Text segment:
Frustrating because I see this working for you and I am still having issues so I think I need to go back and look at my dataframe and see if there is something funky there? idk.

37 323313
Name: Col2, dtype: object

reef bone
#

maybe you can show me just the code that you use

#

so it looks like that should be row 37 and the value is 323313

steady dome
#

yup

reef bone
#

what happens when you do [0] on it

steady dome
#

infringing = DLdf.loc[DLdf['Title'] == title]['Unique Infringements']

#

sec, having some other weird error pop up-

reef bone
#

no rush

steady dome
#

.iloc[0]
gives
IndexError: single positional indexer is out-of-bounds

#

.iloc[0,0]
gives
IndexingError: Too many indexers

#

and just [0] at the end gives KeyError: 0

reef bone
#

ok, so there's nothing in your series

#

looks like there are no rows where the title was found

#

is that possible?

steady dome
#

yea, possible

#

until things are updated, likely lmao

reef bone
#

try to search for something that is present

#

if the series is of length 0, then the index 0 will be out of bounds

#

by the way, since the series is iterable, it may be easier for you to work with it as a python list

#
>>> list(dataframe.loc[dataframe["Names"] == "Cat"]["Ages"])

Directive a: Echo the part of the forum thread above between "and just [0]" and "is that possible?", inclusive.

Provided information:
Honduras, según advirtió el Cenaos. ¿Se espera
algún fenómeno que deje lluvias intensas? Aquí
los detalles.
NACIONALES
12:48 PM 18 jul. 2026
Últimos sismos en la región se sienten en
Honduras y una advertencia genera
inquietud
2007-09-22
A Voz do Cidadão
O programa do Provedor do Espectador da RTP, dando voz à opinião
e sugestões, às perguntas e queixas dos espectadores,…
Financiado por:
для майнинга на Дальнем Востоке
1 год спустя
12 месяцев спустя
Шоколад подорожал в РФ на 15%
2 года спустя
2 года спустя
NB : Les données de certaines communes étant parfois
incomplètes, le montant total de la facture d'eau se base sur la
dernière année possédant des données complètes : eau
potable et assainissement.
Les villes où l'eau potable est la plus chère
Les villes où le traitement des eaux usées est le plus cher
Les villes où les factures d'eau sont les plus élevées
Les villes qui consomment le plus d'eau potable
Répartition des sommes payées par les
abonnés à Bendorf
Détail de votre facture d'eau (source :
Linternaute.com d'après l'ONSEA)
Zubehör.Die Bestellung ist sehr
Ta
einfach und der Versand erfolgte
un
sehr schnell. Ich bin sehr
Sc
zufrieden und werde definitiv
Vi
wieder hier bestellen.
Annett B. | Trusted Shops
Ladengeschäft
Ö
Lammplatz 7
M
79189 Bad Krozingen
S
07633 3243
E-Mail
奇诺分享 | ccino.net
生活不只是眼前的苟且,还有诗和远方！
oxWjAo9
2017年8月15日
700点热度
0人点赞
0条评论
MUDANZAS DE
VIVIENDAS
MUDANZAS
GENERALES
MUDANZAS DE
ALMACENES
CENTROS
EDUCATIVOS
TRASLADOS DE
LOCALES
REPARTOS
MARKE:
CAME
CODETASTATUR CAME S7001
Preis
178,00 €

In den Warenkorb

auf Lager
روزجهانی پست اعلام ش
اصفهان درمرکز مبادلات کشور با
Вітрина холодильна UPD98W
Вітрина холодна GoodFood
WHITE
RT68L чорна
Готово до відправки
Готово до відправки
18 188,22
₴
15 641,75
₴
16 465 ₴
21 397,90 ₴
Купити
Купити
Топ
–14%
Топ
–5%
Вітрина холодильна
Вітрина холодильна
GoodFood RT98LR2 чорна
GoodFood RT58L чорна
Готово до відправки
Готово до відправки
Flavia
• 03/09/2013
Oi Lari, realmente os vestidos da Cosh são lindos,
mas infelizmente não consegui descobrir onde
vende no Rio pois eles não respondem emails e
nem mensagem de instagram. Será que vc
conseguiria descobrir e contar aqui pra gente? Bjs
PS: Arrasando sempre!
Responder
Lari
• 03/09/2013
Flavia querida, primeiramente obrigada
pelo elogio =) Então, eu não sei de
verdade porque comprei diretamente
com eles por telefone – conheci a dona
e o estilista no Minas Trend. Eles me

Directive b: Duplicate the lines of the entries from their first line through the line holding "e sugestões, às", inclusive.

Task response a:
and just [0] at the end gives KeyError: 0

reef bone
#

ok, so there's nothing in your series

#

looks like there are no rows where the title was found

#

is that possible?

Task response b:
Honduras, según advirtió el Cenaos. ¿Se espera
algún fenómeno que deje lluvias intensas? Aquí
los detalles.
NACIONALES
12:48 PM 18 jul. 2026
Últimos sismos en la región se sienten en
Honduras y una advertencia genera
inquietud
2007-09-22
A Voz do Cidadão
O programa do Provedor do Espectador da RTP, dando voz à opinião
e sugestões, às perguntas e queixas dos espectadores,…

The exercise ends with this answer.